Das Verwaltungsgericht des Kantons Zürich fällte am 20. März 2018 den neuen Entscheid. Darin spricht der Einzelrichter der Beschwerdeführerin, wie vom Bundesgericht verlangt, die unentgeltliche Prozessführung zu – allerdings nicht für das ganze Verfahren, sondern nur für die Frage der Wegweisung. Der Richter entschädigt den Rechtsvertreter der Frau mit Fr. 503.30 für zwei Stunden Arbeit (inklusive Mehrwertsteuer). Das sei angemessen, habe der Anwalt eine angebliche Gefährdung der Klientin doch nur in pauschaler Weise behauptet (Urteil VB.2018.00044).

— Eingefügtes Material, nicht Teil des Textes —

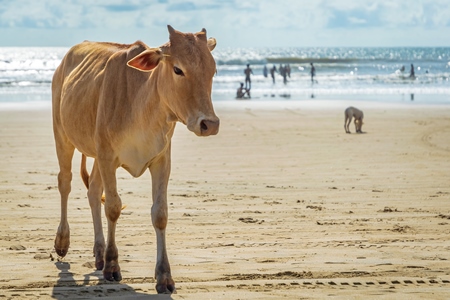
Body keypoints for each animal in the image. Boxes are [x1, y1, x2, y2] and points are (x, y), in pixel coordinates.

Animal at [51, 25, 219, 292]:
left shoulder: (161, 161)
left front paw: (164, 276)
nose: (209, 124)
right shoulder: (108, 157)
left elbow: (160, 214)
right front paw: (112, 265)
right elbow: (112, 207)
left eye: (213, 70)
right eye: (178, 69)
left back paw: (99, 252)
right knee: (65, 183)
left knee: (93, 191)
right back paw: (63, 242)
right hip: (62, 135)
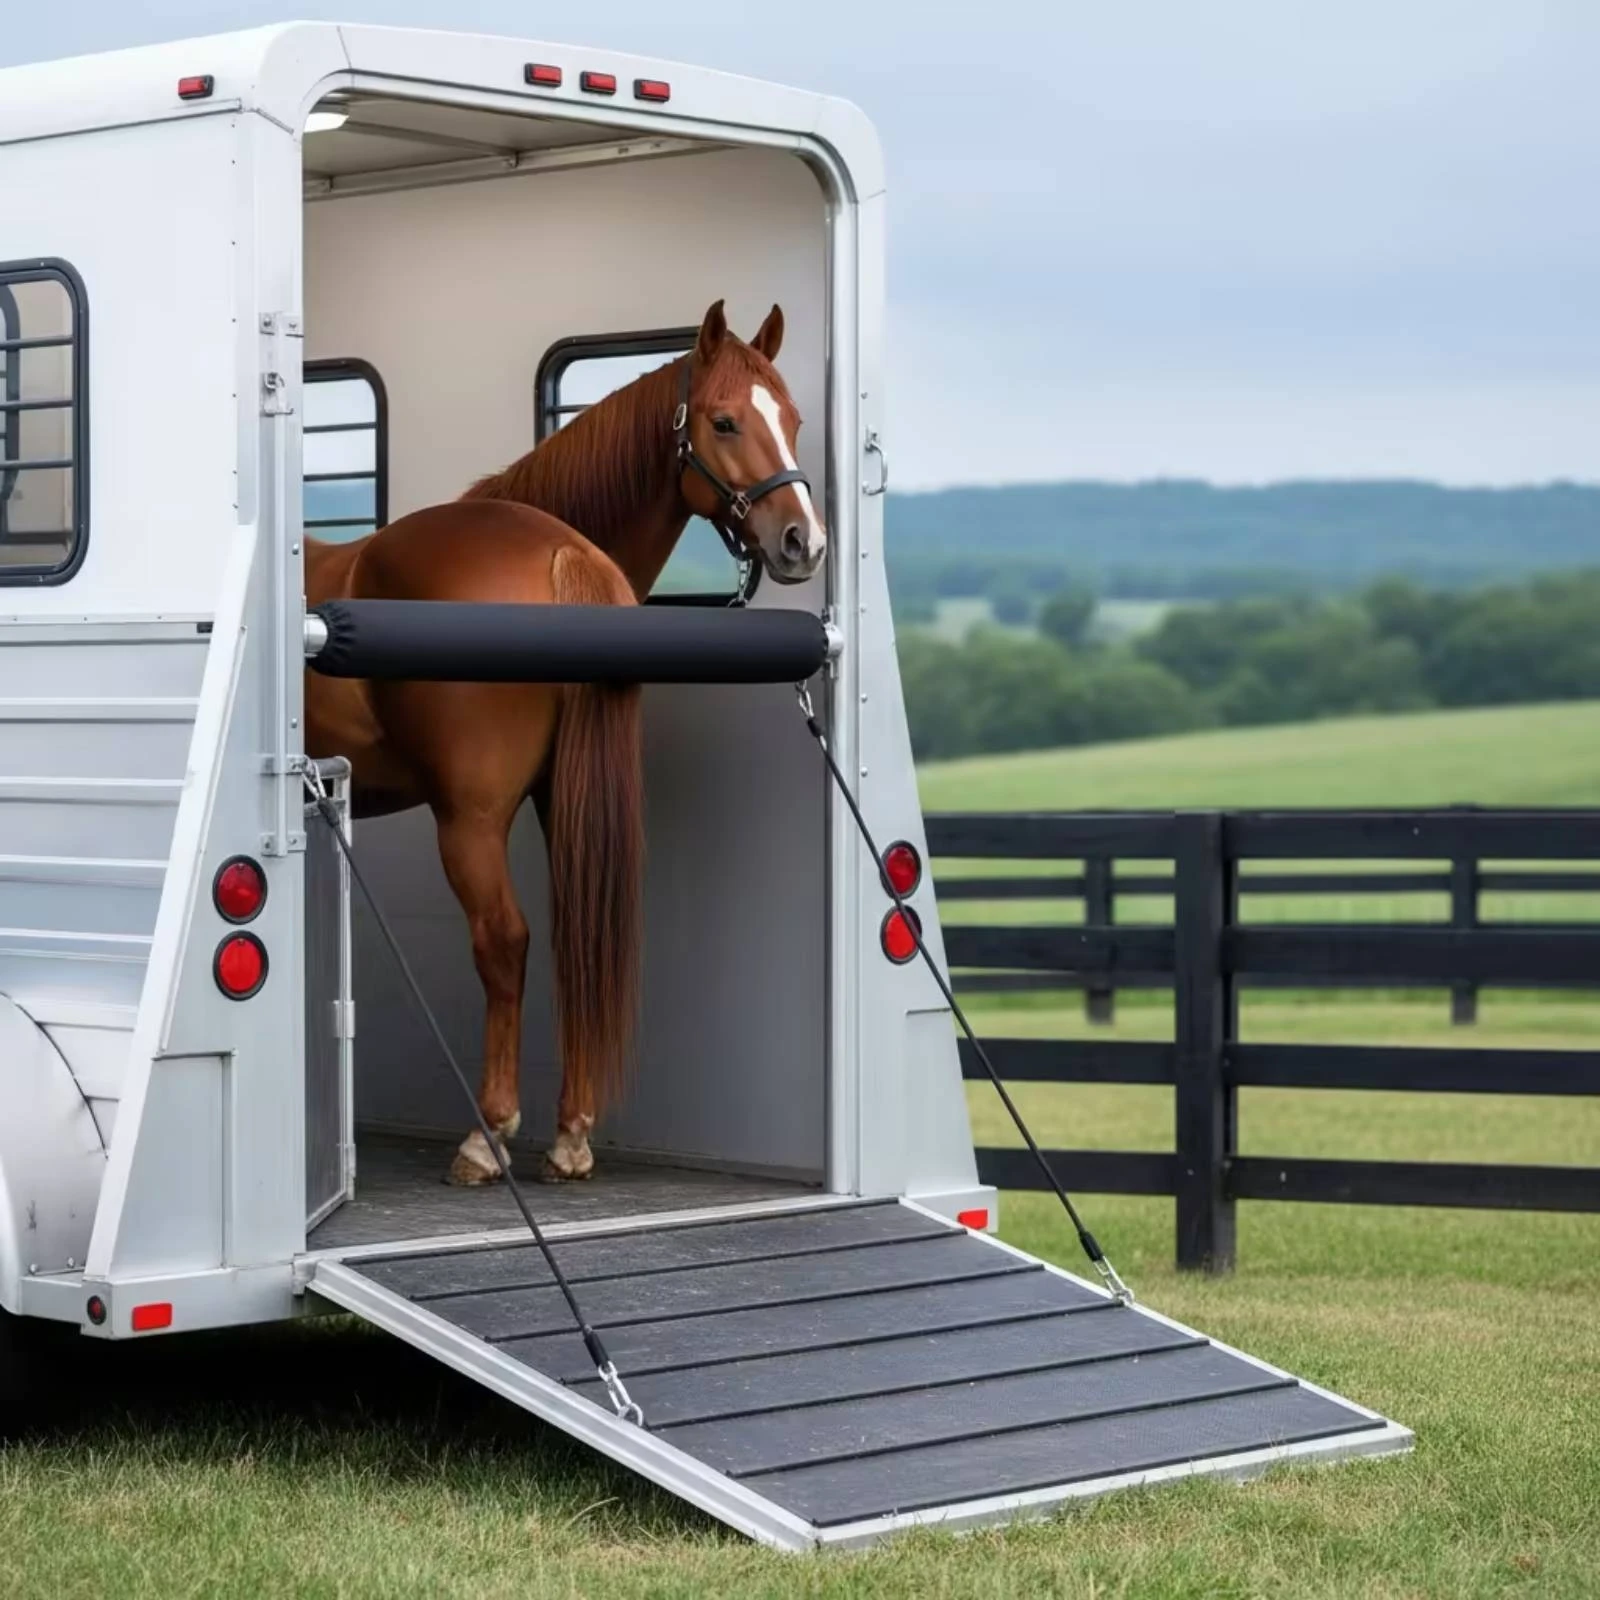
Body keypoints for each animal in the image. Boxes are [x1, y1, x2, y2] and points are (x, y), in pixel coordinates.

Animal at [303, 300, 826, 1186]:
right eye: (725, 420)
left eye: (789, 420)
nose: (803, 540)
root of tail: (556, 553)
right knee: (552, 936)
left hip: (472, 820)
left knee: (509, 941)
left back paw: (493, 1135)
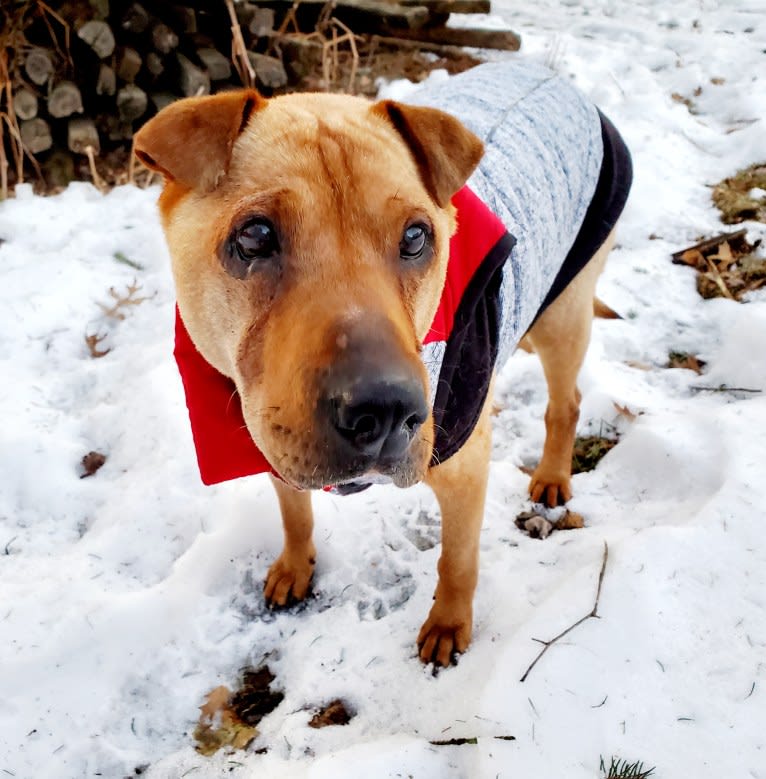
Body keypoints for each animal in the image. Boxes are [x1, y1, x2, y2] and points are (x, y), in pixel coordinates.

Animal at [135, 62, 632, 672]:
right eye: (254, 235)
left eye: (416, 236)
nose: (387, 410)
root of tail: (550, 73)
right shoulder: (269, 438)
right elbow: (295, 512)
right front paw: (296, 565)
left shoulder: (466, 465)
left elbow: (457, 559)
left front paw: (448, 625)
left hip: (564, 313)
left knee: (567, 402)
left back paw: (554, 477)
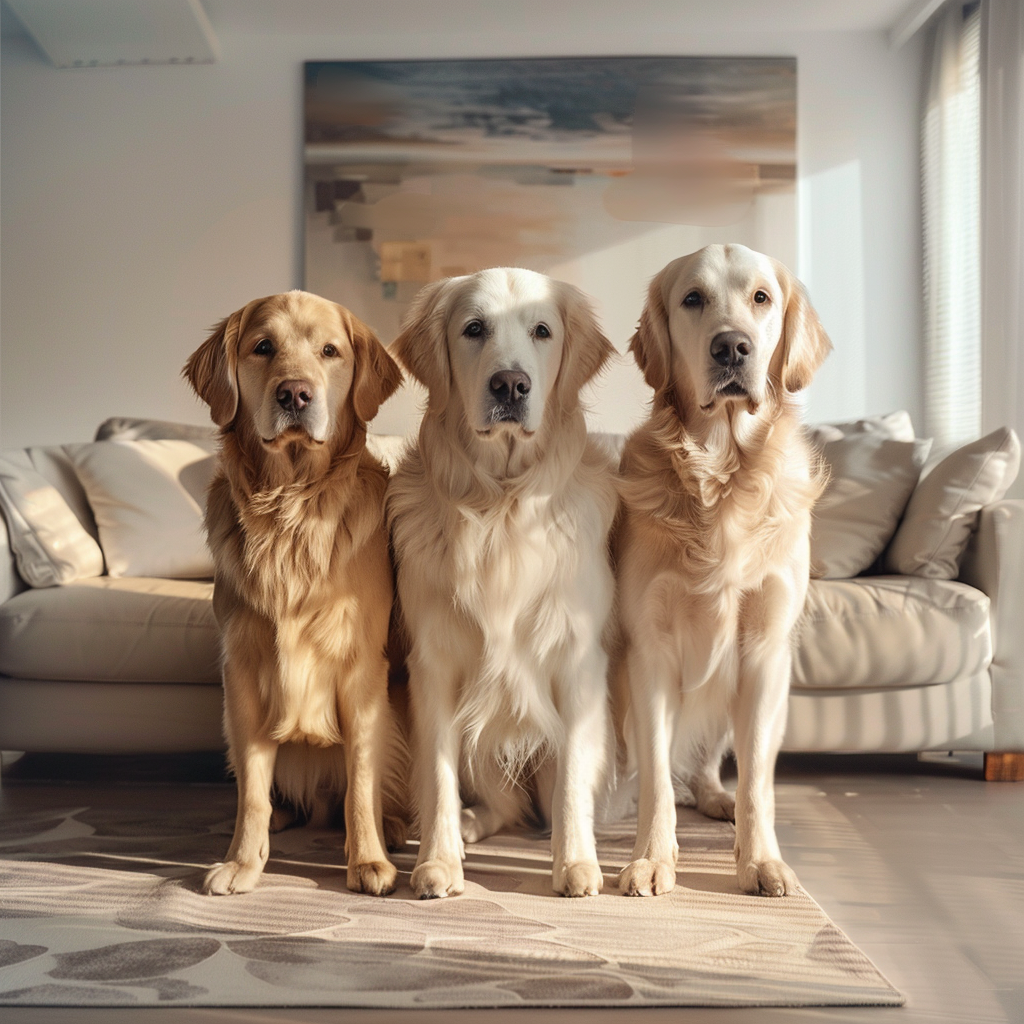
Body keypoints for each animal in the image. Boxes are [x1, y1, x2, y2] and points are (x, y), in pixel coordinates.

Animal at [182, 288, 405, 897]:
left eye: (330, 351)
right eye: (263, 347)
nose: (295, 393)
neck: (291, 505)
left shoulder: (362, 670)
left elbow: (361, 783)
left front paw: (368, 861)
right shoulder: (241, 673)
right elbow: (252, 791)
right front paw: (242, 861)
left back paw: (393, 830)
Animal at [389, 268, 614, 901]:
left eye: (542, 330)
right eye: (473, 329)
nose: (510, 385)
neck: (501, 506)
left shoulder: (578, 662)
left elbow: (572, 778)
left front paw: (576, 863)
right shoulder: (433, 665)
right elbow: (438, 774)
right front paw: (438, 862)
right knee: (503, 803)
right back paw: (463, 828)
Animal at [610, 243, 827, 901]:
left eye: (762, 297)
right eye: (692, 299)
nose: (732, 347)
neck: (723, 472)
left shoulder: (764, 651)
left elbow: (758, 779)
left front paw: (760, 861)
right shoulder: (648, 650)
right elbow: (656, 777)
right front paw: (652, 859)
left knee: (713, 763)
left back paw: (715, 799)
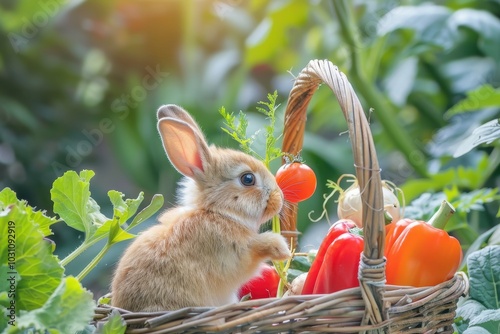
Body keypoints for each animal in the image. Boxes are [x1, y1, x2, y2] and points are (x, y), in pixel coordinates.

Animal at [109, 105, 290, 314]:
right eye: (247, 179)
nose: (280, 197)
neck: (219, 213)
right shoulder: (235, 252)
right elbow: (258, 246)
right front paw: (283, 249)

Der Richter kritisiert im Urteil die abweichende Minderheitsmeinung seiner Richterkollegin, was höchst ungewöhnlich ist. Mit Kritik spart er auch gegenüber dem Bundesgericht nicht, weil dieses bei einer protokollierten Minderheitsmeinung schematisch auf eine fehlende Aussichtslosigkeit des Rechtsmittels schliesse.
Langjährige Praxis am Bundesgericht
Das Bundesgericht hat seine Praxis zur unengeltlichen Rechtspflege nach Minderheitsmeinungen im Mai bestätigt (2C_847/2017). Es hält fest: «Das Gesuch um Gewährung der unentgeltlichen Rechtspflege des bedürftigen Beschwerdeführers wird gutgeheissen, konnte doch die dem Bundesgericht eingereichte Beschwerde angesichts der abweichenden Meinung einer Minderheit der Gerichtspersonen der Vorinstanz nicht zum Vornherein als aussichtslos bezeichnet werden.»
Bundesrichter Andreas Zünd betont, dass diese Haltung bezüglich gerichtlicher Minderheitsmeinungen einer langjährigen Praxis entspricht. «Wenn einer von drei Richtern eine andere Meinung vertritt, kann das Rechtsmittel schon rein technisch gesehen nicht aussichtslos sein. Und einen Mitrichter durch Qualifizierung des Rechtsmittels als aussichtslos indirekt zu rügen, ist unkollegial. In unserer Abteilung machen wir das nicht.»